### Assignment
Where a line of the entries below includes the string "table", count it. Give only the resulting number.

* * * *

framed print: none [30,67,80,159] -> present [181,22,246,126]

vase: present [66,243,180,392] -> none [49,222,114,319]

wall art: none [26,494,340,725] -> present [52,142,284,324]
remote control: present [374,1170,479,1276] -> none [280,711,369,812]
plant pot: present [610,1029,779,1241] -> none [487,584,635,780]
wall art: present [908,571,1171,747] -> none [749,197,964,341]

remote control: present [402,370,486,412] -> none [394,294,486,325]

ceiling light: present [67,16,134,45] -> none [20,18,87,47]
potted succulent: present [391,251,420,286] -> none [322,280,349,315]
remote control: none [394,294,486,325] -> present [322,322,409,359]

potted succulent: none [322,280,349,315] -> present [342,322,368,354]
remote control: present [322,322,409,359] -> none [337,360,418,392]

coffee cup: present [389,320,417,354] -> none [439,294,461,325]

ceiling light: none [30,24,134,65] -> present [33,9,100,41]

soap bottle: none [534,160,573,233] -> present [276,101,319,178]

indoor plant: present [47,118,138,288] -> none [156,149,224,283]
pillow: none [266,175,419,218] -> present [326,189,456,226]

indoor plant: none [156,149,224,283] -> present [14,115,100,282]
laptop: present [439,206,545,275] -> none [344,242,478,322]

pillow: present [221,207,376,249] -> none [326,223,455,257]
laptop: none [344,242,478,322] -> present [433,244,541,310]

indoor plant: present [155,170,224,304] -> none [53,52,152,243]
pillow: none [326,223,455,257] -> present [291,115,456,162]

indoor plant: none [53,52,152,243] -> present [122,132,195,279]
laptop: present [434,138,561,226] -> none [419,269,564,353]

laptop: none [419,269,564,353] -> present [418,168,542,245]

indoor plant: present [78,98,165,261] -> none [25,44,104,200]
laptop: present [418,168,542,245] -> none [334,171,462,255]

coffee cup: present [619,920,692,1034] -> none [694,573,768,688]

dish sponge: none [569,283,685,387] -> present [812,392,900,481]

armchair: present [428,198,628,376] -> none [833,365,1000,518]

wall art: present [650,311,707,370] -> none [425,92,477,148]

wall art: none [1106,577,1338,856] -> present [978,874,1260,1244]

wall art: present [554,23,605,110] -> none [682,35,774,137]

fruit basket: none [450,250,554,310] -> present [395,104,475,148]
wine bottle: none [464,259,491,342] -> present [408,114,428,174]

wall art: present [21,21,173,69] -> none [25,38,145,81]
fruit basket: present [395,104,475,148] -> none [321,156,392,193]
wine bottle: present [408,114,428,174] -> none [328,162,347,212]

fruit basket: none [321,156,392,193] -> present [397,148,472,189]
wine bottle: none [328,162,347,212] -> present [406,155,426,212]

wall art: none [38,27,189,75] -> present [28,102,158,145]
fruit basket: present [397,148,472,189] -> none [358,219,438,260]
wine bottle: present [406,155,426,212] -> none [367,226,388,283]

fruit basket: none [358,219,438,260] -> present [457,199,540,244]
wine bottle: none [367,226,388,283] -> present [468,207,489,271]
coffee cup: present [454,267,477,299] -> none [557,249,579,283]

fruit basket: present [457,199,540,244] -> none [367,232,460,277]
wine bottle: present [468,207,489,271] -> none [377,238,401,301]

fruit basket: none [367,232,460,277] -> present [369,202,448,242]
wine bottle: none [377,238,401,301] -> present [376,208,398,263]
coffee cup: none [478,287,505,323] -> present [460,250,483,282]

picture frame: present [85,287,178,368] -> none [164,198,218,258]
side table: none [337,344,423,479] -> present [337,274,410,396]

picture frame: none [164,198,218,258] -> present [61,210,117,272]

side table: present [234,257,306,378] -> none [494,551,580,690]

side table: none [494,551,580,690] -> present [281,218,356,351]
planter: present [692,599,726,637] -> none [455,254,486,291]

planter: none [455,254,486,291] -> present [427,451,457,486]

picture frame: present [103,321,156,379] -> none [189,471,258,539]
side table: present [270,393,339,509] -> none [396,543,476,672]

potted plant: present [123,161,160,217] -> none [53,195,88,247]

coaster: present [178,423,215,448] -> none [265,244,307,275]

* * * *

### Response
4